The evaluation harness compares an adapter against the base model on the adapter’s own evaluation dataset:

Terminal window
uv run loco eval math

This runs both qwen3:4b (base) and locollm-math (adapter) on the problems in adapters/math/eval_dataset.jsonl and prints a side-by-side score.

Three scoring modes are supported, configured per adapter in registry.yaml via the eval_type field:

eval_typeHow it scoresUsed by
numericExtract a number from the response, compare to expected answermath
codeCheck valid Python syntax + expected keywords presentcode
analysisCheck that the expected answer string appears in the responseanalysis

Each adapter must include at least 50 evaluation examples. See evaluation standards for benchmark construction guidelines.

The following are documented in evaluation standards as requirements but are not yet built into the harness. Each is a student project:

  • Out-of-domain check — run your adapter on another domain’s benchmark to verify it doesn’t degrade general capability. The eval-standards doc specifies within 5 percentage points of base.
  • Cross-model comparison — run the same benchmark against other quantized models (e.g., does our adapter-trained Qwen3-4B beat a stock Phi-3-mini at Q4_K_M on math?). This would answer whether adapter training is better than just picking a different base model.
  • Frontier API comparison — run the benchmark against GPT-4 / Claude / Gemini to establish an upper bound. Answers the central research question: how close can routed 4-bit specialists get?
  • Structured results outputresults.json with per-difficulty breakdowns, hardware info, inference settings, and version history.
  • LLM-as-judge scoring — for domains like writing where exact match doesn’t apply.
  • Deterministic inference settings — temperature 0, fixed max_tokens, enforced by the harness rather than relying on Ollama defaults.
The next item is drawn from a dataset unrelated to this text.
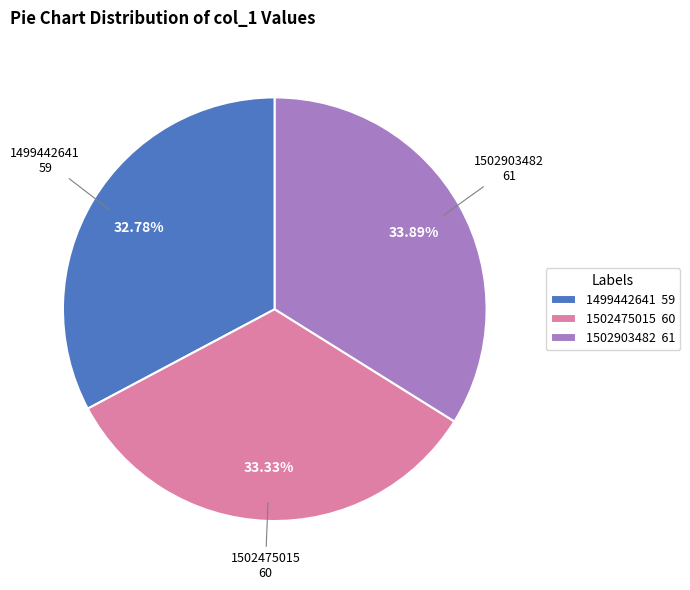

Combined, do 1502903482 61 and 1502475015 60 account for over 50%?

Yes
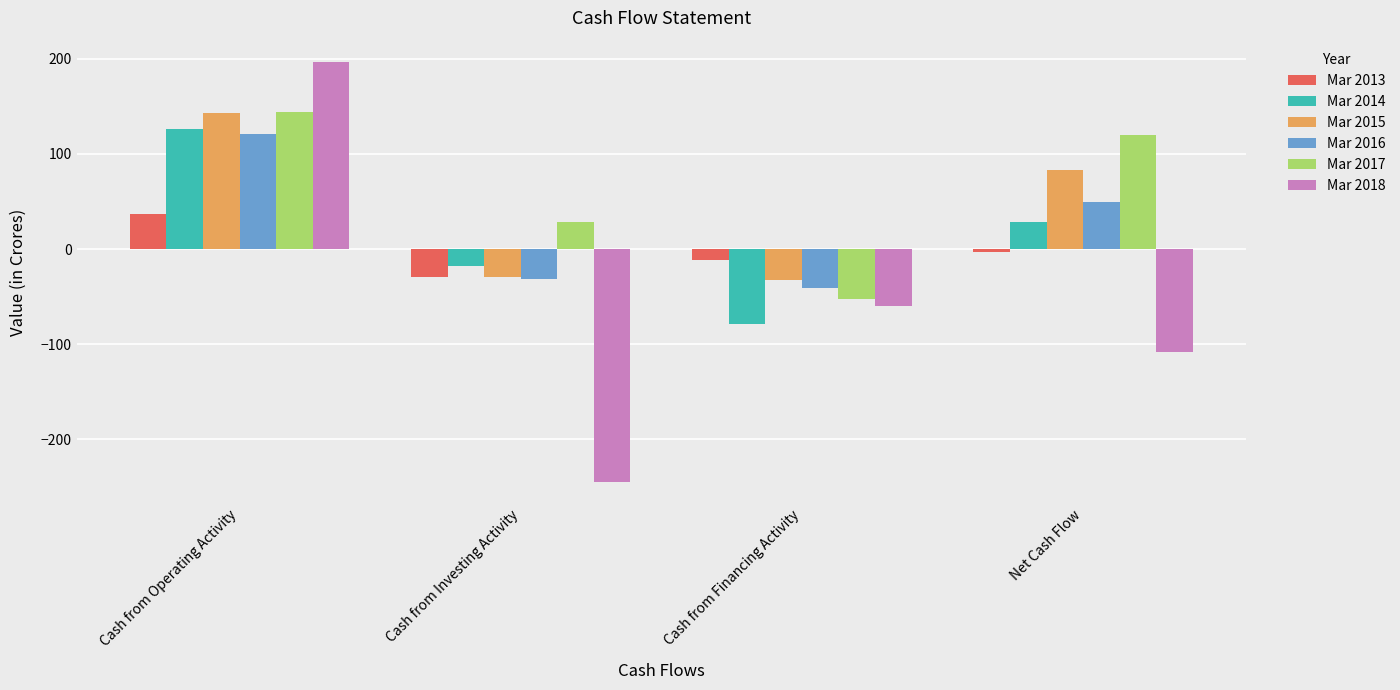

How many data points in Mar 2015 are less than 83?

2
How LocoBench Informed Base Model Selection

Section titled “How LocoBench Informed Base Model Selection”

The base model (Qwen3-4B at Q4_K_M) was selected using data from LocoBench, an independent benchmarking project that evaluates small language models across standard tasks (MMLU, GSM8K, HellaSwag, etc.) at multiple quantization levels on consumer hardware. The selection rationale is documented in ADR-0001 and base model selection.

LocoBench and LocoLLM are separate projects. LocoBench benchmarks base models. LocoLLM benchmarks what adapter training adds on top.